The bored-at-work-network

Founder Jonah Peretti had an incident long before Buzzfeed where he used Nike’s personalised trainer service and asked for the word ‘sweatshop’ to be emblazoned across the shoe. 

This lead to a hilarious series of emails ending with Peretti’s appearance on Fox News and a Nike executive imploring that he will make sure the sweatshops are closed.

Peretti had just sent the emails to a few close friends, they shared the emails with their friends and pretty soon more than 1m people had seen the exchange. 

In wondering how this all of this happened Peretti recognised that most of us have very sedentary jobs, we work in offices, we have computers, we’re online. We also like to take regular two to five minute breaks from work to read small pieces of content. 

It’s easily digestible narratives such as the above, which can be easily shared and absorbed in no time at all.

Although Buzzfeed began as a content curation network, founded on a healthy collection of Gifs and memes…

… it has recently moved into harder news with a strong editorial voice, opened offices around the world in order to localise that news and content and will begin producing its own feature films in the near future.

The third age of the internet

Buzzfeed is a site built perfectly for the third age of the internet. If the first age was mainly portal based (standalone websites that mimicked magazines you find on newsstands) and the second age was based on search (creating content that was favoured by search engines) the third age is social.

The internet is now increasingly mobile, personalised and adaptive, and based on a series of small networks filled with humans who connect with each other and share content and information.

This has huge implications for marketers and brands.

Since the latter half of 2013, social referrals are far outstripping search. Brands need to think in a social way, as people are now the major source of referral.

The way that internet users consume ads has also completely changed. Display advertising, homepage takeovers and banner ads are all becoming irrelevant. Particularly as mobile internet use is increasing.

How can marketers attract consumers on the social web?

People now use social networks as a source of information, rather than just a means to express themselves.

As an example, more than 50% of users see Facebook as a source of entertainment. More than 45% of users see Facebook as a means of discovering content.

Traditional publishers spend most of their time thinking about what they’re going to say and about 5% on where the content will be placed. Buzzfeed spends 50% of its time concentrating on where its content will be best seeded, read and shared.


There are some core values that Buzzfeed uses to make sure that its content is relevant and shareable.

  • Identity: content reflects the reader’s identity, what they express through sharing content is how they’d like to be perceived.
  • Inspirational: readers want to show that they have an interest in the real human world and that they can provoke a positive emotional reaction.
  • Information: telling people something they didn’t already know.
  • Humour: everyone wants to look funny.
  • Human rights: we want to show that we’re empathetic, caring people with a heart.

Curation is narration

People are curating their own content more than ever. They’re using social feeds as a source of information and building their own personal narrative by cherry-picking the most relevant content that reflects them the best.
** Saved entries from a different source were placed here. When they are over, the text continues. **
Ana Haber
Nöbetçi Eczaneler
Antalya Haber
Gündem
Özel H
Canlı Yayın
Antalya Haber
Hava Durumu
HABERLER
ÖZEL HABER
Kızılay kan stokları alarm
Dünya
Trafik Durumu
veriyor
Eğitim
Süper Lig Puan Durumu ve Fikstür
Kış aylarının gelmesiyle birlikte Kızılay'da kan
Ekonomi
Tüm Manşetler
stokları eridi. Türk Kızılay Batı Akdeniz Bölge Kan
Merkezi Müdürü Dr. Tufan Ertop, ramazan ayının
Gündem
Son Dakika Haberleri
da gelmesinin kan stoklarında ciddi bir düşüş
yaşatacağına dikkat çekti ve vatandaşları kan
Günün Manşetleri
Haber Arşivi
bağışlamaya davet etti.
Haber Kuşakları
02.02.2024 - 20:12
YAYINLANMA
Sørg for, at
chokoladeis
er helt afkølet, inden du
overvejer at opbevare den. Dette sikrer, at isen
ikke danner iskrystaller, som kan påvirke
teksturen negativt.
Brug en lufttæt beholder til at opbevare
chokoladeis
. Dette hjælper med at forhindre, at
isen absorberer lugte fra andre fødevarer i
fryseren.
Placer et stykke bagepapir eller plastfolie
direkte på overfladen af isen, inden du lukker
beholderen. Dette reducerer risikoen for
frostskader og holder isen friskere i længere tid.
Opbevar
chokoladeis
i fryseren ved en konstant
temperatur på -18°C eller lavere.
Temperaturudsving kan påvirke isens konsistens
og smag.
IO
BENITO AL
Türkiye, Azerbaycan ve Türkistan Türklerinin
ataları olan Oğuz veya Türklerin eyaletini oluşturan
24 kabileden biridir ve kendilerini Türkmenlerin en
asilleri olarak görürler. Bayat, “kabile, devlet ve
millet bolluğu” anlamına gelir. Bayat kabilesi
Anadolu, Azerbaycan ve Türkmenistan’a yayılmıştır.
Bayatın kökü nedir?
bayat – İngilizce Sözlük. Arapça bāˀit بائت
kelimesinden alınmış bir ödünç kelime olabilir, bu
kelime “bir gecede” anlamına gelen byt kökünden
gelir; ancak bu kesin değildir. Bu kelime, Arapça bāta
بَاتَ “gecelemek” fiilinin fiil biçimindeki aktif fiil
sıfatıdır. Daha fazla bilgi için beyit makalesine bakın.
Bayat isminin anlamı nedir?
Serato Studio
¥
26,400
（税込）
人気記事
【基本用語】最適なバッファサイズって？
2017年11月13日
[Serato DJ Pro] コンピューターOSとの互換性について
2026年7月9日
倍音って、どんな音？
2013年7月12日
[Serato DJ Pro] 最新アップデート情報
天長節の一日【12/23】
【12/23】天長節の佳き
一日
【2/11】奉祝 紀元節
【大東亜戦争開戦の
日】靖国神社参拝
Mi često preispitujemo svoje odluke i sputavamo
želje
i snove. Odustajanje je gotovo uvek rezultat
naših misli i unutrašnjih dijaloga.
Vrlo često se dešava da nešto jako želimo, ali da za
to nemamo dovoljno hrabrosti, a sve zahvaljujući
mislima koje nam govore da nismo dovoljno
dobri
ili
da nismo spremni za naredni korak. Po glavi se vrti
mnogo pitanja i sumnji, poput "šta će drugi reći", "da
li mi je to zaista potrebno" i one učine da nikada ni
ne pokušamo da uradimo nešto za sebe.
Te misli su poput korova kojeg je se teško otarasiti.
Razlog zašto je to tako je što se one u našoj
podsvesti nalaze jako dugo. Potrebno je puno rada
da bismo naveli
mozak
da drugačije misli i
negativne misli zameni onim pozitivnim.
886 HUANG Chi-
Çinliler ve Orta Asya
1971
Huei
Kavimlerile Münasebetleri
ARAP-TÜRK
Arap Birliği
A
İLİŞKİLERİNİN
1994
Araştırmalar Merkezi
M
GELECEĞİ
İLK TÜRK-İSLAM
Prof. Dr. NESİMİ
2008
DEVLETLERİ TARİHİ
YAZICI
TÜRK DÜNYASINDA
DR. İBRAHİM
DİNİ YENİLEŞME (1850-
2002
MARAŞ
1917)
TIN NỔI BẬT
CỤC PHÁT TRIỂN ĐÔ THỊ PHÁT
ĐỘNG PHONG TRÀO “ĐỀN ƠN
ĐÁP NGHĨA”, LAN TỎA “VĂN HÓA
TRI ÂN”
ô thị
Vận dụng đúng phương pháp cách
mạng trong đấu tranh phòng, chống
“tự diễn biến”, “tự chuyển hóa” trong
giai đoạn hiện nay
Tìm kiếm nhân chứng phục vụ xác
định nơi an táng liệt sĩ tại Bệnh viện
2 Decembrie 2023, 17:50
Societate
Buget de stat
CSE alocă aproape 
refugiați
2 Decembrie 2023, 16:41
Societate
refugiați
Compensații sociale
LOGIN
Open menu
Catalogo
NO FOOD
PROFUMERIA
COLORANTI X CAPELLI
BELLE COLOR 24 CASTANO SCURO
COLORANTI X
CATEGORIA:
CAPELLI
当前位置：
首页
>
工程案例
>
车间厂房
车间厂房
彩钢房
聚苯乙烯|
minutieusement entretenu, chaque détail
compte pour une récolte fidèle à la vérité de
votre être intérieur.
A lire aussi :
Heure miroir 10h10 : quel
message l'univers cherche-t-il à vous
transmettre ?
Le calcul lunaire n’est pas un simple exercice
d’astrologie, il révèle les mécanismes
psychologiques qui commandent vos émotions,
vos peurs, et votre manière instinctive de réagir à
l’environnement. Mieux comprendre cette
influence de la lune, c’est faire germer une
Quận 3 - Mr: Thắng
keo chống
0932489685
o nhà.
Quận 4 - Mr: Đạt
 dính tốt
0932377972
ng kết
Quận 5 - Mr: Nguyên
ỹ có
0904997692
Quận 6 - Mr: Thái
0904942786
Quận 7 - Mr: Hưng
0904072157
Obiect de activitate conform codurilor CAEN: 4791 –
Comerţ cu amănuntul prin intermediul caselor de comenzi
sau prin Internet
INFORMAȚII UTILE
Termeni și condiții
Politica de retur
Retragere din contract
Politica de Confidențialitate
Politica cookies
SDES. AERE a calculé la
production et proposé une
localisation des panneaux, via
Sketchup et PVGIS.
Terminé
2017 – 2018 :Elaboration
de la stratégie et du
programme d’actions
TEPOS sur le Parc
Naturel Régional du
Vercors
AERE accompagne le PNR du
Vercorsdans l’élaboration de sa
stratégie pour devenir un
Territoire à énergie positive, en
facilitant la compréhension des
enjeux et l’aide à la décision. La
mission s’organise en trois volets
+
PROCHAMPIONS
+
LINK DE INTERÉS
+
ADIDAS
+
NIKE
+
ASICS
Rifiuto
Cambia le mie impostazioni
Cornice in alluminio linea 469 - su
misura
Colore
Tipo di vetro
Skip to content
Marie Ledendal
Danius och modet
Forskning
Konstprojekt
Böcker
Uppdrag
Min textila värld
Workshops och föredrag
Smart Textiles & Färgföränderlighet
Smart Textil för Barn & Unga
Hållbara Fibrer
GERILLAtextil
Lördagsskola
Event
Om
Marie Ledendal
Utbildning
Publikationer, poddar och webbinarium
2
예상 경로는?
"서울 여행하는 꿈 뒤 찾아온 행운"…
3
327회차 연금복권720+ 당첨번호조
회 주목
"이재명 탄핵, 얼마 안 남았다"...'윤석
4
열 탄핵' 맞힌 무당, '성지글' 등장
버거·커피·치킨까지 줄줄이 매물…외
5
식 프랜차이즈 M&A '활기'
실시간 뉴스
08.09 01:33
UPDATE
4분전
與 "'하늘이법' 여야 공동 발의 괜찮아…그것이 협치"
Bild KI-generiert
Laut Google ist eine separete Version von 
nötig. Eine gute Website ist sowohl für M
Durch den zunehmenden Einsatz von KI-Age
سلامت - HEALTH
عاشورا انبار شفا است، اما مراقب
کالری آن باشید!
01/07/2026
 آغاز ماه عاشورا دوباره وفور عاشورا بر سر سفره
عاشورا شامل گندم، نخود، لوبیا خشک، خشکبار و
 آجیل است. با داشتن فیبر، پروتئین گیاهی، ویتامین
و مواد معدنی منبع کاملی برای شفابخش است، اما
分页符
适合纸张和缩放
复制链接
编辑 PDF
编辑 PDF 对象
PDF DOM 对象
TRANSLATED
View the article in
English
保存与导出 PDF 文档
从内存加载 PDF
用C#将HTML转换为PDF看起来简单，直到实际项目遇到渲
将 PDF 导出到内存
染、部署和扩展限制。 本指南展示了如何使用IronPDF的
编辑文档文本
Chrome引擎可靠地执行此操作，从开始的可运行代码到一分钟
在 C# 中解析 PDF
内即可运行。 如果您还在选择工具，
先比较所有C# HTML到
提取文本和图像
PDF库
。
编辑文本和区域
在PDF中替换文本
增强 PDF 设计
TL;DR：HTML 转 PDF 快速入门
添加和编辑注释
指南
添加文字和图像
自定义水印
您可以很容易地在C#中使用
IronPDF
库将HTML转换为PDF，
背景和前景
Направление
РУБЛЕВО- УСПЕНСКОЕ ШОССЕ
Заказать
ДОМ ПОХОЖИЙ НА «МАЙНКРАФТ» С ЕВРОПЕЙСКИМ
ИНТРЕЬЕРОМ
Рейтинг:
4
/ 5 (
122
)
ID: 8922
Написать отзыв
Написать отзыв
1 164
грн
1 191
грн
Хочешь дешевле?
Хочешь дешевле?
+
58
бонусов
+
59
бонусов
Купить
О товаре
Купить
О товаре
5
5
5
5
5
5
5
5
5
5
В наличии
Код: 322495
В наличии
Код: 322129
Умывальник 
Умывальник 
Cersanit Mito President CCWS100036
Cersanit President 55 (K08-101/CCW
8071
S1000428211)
When we’re gathering up these units of social currency, we’re telling the story of ourselves. About the person who we are, and about the person we want to be.

The commandments of being interesting

Here is Buzzfeed’s advice for brands in the social web…

For a long time marketers have operated in a one-to-many communication system. This is no longer true, now it’s many-to-many. We engage with people across the world as if we’re sitting next to them on the bus, and this only works if we’re not constantly talking about ourselves all the time. Nobody wants to hear it.

This causes a great deal of tension, where marketers understand that they must engage personally with individuals, however everything they’ve been taught in the past is the opposite of that.

Brands need to be brave. Social content first and foremost must offer value to the reader, it must be meaningful and not all about the actual brand behind it.

As the head of your brand, you might not actually be the expert, you may not even be the brand. If you’re 50 year-old male executive wanting to create something that will make 14 year old girls laugh, you’re probably not the best person for this. Integrity is everything.

Everyone’s an editor. We have a huge amount of channels where we can self-select the things that entertain us, you’re not going to get anywhere if your content isn’t of the highest quality and relevance.